By Noel Smith
May 1 2014 marks a milestone for law enforcement throughout the County. That is the day when Sheriff’s Cars first exited the new Public Safety Center in Live Oak to go on patrol. No longer will the County Building be the “temporary home” to officers as they change into their uniforms before roll call and briefing before they head out to fight crime throughout the county. This ends a 40-year search for a new home.
The facility on the corner of Soquel and Chanticleer Avenues in Live Oak is now the home of the Sheriff’s Department. Just three years after the county approved it as one of the last projects before redevelopment agencies were made history, the facility is nearing completion. Barry Swenson Builder converted a business park, which it owned into a state-of-the-art public safety center.
The new facility radically improves the department’s ability to do everything from CSI-type forensic investigations, to autopsies, to storing and handling evidence using bar codes. The system even tells the department when the property is no longer considered evidence.
Sheriff Phil Wowak declares that there is no other California law enforcement department of this size that now has the capabilities of the Santa Cruz County Public Safety Center.
Whenever Sheriff Wowak speaks about the new facility, it’s with pride and expectation about how this center will help all law enforcement in the county. “In this place we can process and store evidence is such a way that it won’t jeopardize prosecutions and we can interview witnesses and suspects in a safe facility without parading them through the county building. But the biggest advantage is we are now in a facility that says ‘we are professionals.’ And the center has the space and technology available to train all local law enforcement keeping everyone up-to-date on the latest techniques needed to do our job, keeping the public safe and finding the criminal.”
The $44 million facility provides a home for five areas that were housed in five different locations in the county. The first to move was property and evidence, Forensics and the coroner’s office were next. Now investigations and patrol have taken up their functions and the last, yet to come, is administration, Court security and corrections will remain in Santa Cruz, along with neighborhood offices.

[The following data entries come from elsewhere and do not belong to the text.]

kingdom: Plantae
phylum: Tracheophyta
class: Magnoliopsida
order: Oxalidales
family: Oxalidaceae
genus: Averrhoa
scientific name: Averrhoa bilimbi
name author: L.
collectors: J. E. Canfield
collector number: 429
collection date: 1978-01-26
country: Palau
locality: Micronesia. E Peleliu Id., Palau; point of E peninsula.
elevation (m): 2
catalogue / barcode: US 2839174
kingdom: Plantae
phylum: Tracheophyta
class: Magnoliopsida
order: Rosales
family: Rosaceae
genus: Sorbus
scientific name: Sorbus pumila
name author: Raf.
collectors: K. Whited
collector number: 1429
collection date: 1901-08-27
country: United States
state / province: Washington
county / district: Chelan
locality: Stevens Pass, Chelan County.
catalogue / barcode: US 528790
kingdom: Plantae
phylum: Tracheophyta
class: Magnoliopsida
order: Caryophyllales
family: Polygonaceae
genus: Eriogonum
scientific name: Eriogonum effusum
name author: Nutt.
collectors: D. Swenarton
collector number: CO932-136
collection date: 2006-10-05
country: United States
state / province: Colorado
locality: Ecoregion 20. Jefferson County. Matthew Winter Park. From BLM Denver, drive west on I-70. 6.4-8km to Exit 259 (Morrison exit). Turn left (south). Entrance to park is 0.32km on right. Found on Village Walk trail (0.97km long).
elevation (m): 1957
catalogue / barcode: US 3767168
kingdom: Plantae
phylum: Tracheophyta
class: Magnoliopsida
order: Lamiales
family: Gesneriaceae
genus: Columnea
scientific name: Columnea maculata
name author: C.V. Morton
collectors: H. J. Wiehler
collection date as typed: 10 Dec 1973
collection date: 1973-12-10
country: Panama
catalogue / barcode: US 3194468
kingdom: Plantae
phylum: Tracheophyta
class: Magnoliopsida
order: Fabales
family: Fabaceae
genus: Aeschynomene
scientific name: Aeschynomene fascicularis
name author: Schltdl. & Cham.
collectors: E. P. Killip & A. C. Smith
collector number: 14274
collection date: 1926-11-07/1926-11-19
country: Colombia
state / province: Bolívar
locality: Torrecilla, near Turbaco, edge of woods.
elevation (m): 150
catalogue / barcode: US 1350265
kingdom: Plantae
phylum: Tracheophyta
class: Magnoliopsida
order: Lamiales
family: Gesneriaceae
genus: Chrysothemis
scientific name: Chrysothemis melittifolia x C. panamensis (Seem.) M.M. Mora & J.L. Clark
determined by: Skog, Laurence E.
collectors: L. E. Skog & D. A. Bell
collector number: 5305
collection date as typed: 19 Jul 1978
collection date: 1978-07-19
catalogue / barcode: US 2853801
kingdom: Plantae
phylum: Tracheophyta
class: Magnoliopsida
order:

Each area in the new facility has photos of past sheriff’s, some going as far back as the late 1800’s, showing how they used to do the job in the old days. It’s a great reminder of how far law enforcement has come and also honoring those who went before.
“Our ability to get to our patrol areas throughout the county quickly is greatly improved. Since many of our calls originate in this area and we are closer to the center of the county, average incident processing times for our officers will be much reduced allowing them more time on patrol.” Wowak said.
The center has two garages, one with a vehicle lift. This allows investigators to process everything from an auto, to a truck, to a motor home in order to process and photograph vehicles used in crimes. Its evidence-processing system is modernized and streamlined, using bar codes to track evidence and even telling the department when it’s safe to destroy property no longer considered evidence.
The last of the five department areas to move into the new facility is administration sometime in January 2015 – ironically after Sheriff Wowak retires and has said goodbye for the last time to his job as Sheriff-Coroner.